HOW TO COMPLETE THIS TASK:
Reproduce the listing word for word, starting at its first line and ending with the line that contains "of the main".

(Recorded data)
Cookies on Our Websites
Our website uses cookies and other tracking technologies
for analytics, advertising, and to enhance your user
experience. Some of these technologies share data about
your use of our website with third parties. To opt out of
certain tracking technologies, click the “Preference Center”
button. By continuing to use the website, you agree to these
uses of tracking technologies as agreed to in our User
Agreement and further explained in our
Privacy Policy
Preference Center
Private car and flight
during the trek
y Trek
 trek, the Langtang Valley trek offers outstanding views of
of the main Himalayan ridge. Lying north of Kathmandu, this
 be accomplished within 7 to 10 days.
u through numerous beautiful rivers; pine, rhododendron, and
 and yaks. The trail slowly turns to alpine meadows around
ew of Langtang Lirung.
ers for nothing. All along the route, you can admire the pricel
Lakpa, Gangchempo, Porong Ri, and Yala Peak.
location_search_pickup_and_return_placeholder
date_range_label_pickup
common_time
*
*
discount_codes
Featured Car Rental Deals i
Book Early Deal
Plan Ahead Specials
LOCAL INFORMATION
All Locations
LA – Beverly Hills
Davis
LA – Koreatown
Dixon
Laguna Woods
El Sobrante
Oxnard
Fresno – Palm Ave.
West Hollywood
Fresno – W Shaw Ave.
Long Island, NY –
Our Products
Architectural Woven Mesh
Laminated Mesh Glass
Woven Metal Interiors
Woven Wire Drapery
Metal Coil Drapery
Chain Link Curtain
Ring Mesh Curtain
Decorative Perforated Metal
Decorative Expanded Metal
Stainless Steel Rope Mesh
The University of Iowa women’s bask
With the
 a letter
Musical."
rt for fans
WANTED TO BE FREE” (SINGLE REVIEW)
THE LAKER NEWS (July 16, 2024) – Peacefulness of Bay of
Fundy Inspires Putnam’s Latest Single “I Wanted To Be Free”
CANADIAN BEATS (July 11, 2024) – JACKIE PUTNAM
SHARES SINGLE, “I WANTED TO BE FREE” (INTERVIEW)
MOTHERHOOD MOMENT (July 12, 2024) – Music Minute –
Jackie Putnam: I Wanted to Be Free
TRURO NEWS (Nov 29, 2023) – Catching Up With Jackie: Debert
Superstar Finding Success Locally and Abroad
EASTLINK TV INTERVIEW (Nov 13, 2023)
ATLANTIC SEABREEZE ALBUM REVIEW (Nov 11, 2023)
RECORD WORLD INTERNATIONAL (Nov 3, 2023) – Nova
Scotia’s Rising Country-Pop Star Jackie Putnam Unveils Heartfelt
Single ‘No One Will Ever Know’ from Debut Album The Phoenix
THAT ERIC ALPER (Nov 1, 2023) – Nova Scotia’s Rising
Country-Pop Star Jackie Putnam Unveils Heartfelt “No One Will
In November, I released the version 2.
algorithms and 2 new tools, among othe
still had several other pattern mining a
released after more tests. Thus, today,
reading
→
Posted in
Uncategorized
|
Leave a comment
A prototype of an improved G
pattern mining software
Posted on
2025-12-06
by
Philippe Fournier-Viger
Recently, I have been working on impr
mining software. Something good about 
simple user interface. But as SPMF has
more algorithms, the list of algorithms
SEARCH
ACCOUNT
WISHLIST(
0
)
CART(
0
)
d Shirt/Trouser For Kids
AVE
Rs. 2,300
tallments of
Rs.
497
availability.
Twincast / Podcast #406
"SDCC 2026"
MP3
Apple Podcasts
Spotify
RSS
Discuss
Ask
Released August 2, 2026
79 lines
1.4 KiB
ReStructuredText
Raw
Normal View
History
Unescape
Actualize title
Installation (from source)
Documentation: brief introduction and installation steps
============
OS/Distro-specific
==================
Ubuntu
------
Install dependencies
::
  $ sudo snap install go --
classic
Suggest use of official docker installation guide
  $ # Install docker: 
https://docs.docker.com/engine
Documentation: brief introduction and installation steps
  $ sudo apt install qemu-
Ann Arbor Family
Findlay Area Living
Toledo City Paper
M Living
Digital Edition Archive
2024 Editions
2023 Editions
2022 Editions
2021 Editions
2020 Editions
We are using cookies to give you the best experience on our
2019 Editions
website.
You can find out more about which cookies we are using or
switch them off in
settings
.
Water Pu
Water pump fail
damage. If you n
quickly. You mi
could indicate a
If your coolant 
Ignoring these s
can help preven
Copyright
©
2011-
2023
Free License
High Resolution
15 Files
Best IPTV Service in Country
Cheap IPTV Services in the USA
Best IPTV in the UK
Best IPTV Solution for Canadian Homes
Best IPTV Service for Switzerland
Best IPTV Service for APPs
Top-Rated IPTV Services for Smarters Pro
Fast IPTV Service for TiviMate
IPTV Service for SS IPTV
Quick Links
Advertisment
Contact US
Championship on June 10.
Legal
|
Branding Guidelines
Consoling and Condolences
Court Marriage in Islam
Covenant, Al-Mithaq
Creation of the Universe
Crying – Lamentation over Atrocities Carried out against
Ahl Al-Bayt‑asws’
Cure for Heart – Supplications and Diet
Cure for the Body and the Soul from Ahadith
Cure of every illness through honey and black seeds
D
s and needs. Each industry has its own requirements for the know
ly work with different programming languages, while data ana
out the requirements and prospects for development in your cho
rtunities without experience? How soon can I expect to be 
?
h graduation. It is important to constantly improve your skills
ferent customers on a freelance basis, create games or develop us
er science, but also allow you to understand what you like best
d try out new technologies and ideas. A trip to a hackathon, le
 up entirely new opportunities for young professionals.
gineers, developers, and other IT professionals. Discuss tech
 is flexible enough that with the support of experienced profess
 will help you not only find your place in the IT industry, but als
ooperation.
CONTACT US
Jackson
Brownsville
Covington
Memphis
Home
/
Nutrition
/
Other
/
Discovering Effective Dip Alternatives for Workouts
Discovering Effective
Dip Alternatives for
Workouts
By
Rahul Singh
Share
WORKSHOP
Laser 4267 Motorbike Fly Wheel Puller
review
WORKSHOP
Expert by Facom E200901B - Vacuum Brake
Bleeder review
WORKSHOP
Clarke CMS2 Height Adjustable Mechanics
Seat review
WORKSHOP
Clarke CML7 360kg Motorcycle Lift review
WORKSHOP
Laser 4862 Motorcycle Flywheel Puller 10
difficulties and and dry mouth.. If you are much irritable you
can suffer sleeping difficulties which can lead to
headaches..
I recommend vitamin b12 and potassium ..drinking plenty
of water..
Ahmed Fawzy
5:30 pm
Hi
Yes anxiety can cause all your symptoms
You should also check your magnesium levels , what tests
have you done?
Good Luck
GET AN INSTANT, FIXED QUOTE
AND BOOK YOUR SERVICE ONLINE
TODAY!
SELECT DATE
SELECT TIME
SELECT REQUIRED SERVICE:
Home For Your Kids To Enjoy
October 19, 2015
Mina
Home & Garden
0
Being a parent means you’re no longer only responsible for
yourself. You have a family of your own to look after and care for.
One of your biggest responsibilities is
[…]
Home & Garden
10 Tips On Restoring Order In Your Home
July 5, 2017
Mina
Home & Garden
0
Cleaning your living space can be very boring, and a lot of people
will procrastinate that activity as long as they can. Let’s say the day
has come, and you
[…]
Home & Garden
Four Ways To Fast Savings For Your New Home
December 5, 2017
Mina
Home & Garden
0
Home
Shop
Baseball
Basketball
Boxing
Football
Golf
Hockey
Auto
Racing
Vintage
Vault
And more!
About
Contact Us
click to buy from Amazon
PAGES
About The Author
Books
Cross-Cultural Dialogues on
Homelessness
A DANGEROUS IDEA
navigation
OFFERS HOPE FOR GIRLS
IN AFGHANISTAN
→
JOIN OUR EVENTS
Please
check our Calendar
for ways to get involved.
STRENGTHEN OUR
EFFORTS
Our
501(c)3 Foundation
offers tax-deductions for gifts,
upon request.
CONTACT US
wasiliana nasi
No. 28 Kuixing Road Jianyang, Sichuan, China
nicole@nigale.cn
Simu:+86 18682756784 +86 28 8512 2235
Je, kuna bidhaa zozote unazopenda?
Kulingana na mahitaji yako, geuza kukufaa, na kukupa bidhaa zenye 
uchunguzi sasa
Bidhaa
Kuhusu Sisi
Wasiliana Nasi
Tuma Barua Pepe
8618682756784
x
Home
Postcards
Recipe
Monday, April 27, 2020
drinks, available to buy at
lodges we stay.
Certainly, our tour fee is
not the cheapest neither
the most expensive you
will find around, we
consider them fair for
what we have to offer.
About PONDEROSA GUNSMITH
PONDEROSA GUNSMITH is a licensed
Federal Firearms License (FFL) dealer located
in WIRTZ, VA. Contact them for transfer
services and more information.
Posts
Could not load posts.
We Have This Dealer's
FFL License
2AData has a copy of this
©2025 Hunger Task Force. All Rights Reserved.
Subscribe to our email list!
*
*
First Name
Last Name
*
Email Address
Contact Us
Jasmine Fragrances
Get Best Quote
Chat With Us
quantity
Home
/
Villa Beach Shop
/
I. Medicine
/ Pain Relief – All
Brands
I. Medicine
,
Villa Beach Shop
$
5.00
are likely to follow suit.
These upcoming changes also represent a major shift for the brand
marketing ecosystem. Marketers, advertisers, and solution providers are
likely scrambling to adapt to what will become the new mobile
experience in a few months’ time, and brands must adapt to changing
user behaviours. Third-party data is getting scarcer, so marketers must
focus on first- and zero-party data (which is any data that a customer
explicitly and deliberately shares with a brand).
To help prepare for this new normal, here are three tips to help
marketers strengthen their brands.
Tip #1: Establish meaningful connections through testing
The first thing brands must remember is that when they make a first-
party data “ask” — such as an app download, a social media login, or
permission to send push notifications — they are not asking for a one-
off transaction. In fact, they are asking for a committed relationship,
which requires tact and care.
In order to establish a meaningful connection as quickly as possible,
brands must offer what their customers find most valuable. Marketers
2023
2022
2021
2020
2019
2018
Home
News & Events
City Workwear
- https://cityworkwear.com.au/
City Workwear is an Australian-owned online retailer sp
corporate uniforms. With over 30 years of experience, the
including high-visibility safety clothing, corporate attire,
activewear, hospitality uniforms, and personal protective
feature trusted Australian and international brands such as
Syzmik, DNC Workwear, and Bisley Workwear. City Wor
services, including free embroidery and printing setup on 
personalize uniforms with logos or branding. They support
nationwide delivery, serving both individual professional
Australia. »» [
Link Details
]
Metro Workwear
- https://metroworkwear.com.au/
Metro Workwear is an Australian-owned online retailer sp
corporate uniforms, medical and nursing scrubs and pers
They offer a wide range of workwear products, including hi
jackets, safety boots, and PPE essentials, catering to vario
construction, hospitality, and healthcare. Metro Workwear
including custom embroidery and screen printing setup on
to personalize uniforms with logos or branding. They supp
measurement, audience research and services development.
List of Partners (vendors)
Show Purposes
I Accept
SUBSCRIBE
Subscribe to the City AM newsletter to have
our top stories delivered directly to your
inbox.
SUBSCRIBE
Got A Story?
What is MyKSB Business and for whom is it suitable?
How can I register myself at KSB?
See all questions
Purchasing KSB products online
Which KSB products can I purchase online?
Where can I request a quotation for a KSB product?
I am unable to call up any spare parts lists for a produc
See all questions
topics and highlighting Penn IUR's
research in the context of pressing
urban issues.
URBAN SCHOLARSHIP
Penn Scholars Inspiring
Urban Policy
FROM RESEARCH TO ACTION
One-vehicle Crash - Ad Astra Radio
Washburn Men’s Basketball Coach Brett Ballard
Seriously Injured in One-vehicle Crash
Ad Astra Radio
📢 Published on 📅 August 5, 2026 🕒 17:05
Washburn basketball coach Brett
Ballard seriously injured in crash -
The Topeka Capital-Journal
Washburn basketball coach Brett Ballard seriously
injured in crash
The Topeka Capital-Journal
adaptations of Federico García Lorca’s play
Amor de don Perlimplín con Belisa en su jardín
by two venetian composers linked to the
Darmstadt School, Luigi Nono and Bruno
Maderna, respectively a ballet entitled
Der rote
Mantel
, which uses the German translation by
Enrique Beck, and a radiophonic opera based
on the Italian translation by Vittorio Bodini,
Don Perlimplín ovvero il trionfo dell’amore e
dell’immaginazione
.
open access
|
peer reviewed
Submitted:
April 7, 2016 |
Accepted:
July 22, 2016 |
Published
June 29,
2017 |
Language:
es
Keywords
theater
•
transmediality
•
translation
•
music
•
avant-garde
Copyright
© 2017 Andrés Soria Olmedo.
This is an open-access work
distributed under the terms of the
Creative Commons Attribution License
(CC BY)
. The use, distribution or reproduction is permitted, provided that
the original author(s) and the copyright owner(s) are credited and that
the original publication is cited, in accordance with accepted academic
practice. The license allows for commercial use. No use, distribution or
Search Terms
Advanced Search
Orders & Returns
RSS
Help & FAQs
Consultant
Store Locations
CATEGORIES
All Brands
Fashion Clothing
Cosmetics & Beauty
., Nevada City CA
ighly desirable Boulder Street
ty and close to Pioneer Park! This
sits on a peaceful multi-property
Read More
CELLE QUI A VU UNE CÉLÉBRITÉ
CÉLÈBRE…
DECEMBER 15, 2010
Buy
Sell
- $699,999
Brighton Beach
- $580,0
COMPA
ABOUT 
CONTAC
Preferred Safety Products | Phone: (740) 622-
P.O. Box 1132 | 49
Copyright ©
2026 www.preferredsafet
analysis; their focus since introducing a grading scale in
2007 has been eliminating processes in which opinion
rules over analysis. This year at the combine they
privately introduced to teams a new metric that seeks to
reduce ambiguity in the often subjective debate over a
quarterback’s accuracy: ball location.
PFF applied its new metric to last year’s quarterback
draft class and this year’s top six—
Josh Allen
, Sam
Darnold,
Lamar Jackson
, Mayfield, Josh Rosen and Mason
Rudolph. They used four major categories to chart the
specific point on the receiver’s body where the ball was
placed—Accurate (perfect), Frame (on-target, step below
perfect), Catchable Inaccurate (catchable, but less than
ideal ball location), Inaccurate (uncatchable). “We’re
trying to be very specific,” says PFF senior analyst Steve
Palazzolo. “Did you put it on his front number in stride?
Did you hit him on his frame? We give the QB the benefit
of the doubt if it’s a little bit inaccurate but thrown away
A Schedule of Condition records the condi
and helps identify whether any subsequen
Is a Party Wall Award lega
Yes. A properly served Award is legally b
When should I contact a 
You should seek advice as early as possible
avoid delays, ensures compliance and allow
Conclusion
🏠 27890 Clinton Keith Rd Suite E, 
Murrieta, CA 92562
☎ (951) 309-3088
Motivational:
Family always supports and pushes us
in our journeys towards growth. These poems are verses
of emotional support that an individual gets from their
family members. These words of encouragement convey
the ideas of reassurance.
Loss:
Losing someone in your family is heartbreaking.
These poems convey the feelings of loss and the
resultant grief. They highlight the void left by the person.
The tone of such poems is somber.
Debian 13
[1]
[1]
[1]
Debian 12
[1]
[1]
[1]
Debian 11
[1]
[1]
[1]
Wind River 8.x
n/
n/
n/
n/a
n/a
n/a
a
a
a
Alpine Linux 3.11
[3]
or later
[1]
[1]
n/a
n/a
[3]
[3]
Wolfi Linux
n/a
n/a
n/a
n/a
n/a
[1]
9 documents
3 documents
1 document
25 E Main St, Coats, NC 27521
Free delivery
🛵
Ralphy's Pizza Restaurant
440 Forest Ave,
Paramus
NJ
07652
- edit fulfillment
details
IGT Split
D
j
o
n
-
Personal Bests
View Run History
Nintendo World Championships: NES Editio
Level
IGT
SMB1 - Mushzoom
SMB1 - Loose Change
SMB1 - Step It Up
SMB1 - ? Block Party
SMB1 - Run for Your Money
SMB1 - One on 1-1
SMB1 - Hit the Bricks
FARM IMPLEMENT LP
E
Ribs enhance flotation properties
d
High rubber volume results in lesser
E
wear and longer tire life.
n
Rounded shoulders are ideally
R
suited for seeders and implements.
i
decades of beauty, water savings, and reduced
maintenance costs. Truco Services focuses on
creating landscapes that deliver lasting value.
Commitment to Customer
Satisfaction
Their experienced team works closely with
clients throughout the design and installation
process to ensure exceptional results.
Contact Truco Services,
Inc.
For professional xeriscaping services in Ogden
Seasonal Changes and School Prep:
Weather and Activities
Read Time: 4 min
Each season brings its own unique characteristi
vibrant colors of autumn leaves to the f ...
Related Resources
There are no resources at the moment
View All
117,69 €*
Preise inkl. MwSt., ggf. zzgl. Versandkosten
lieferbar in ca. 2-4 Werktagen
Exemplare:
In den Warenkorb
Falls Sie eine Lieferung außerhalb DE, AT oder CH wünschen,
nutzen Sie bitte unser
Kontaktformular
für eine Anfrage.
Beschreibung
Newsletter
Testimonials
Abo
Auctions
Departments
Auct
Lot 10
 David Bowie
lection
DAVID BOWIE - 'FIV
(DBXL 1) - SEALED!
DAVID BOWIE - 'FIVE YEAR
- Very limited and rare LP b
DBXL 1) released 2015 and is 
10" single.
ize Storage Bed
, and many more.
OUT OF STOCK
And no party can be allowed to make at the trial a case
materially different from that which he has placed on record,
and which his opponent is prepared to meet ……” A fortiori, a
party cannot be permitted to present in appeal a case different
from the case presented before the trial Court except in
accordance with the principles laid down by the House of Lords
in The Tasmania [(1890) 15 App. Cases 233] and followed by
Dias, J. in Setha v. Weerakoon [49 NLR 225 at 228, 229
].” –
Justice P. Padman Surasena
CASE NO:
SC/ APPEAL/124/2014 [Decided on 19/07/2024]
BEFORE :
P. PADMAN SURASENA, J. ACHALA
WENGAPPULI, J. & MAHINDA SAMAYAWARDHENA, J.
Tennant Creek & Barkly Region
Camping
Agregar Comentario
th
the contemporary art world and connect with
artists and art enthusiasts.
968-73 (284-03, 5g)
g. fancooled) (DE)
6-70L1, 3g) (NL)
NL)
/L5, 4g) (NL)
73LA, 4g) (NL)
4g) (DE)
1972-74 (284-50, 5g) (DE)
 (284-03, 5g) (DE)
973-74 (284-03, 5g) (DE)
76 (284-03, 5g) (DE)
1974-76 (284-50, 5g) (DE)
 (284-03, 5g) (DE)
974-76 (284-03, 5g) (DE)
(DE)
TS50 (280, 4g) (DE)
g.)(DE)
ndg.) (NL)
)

SOLUTION:
Cookies on Our Websites
Our website uses cookies and other tracking technologies
for analytics, advertising, and to enhance your user
experience. Some of these technologies share data about
your use of our website with third parties. To opt out of
certain tracking technologies, click the “Preference Center”
button. By continuing to use the website, you agree to these
uses of tracking technologies as agreed to in our User
Agreement and further explained in our
Privacy Policy
Preference Center
Private car and flight
during the trek
y Trek
 trek, the Langtang Valley trek offers outstanding views of
of the main Himalayan ridge. Lying north of Kathmandu, this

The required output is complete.